> **WHAT IS NEEDED**: What's needed is the listing below, repeated word for word with no pictures.

(EXERCISE DATA begins)

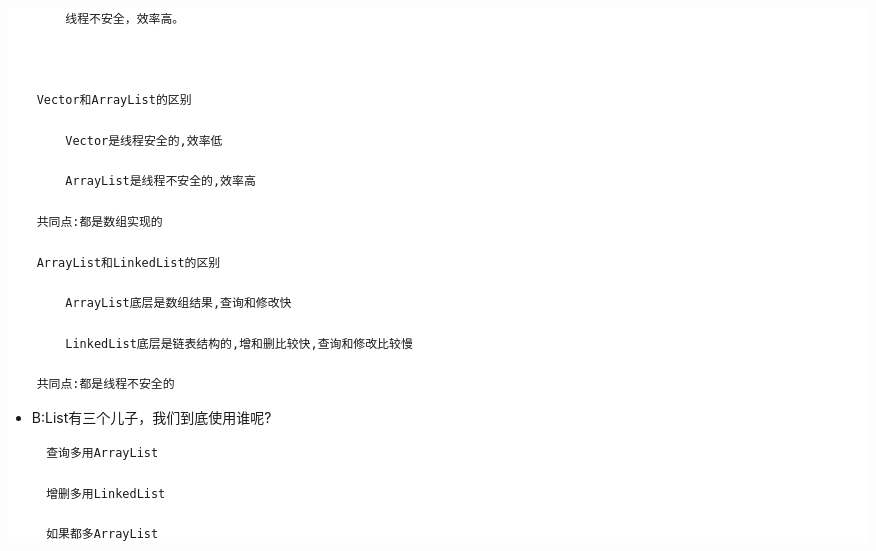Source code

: 			线程不安全，效率高。



		Vector和ArrayList的区别

			Vector是线程安全的,效率低

			ArrayList是线程不安全的,效率高

		共同点:都是数组实现的

		ArrayList和LinkedList的区别

			ArrayList底层是数组结果,查询和修改快

			LinkedList底层是链表结构的,增和删比较快,查询和修改比较慢

		共同点:都是线程不安全的

* B:List有三个儿子，我们到底使用谁呢?

		查询多用ArrayList

		增删多用LinkedList

		如果都多ArrayList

(EXERCISE DATA ends)

> **REPLY**:
Source code

: 			线程不安全，效率高。



		Vector和ArrayList的区别

			Vector是线程安全的,效率低

			ArrayList是线程不安全的,效率高

		共同点:都是数组实现的

		ArrayList和LinkedList的区别

			ArrayList底层是数组结果,查询和修改快

			LinkedList底层是链表结构的,增和删比较快,查询和修改比较慢

		共同点:都是线程不安全的

* B:List有三个儿子，我们到底使用谁呢?

		查询多用ArrayList

		增删多用LinkedList

		如果都多ArrayList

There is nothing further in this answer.